*** Begin section ***
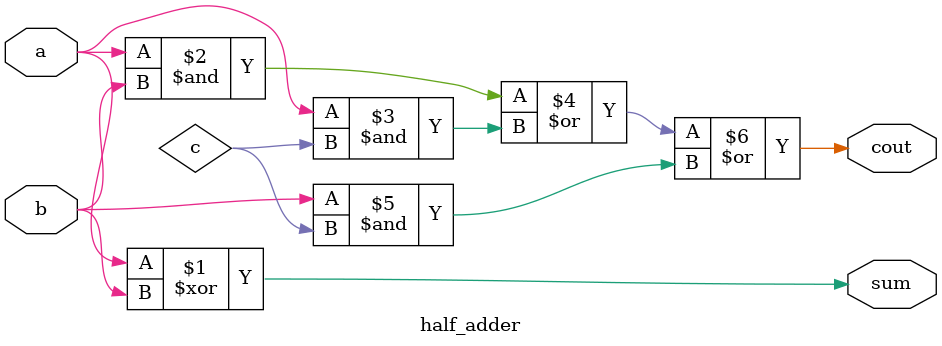
<source format=v>
module half_adder( 
input a, b,
output cout, sum );

assign sum = a ^ b;
assign cout = (a&b) | (a&c) | (b&c);
endmodule

</source>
*** End section ***
• **WHAT IS NEEDED**:
From the material above, set down each entry exactly, but exclude the pictures.

• **RESPONSE TO THE TASK**:
<source format=v>
module half_adder( 
input a, b,
output cout, sum );

assign sum = a ^ b;
assign cout = (a&b) | (a&c) | (b&c);
endmodule

</source>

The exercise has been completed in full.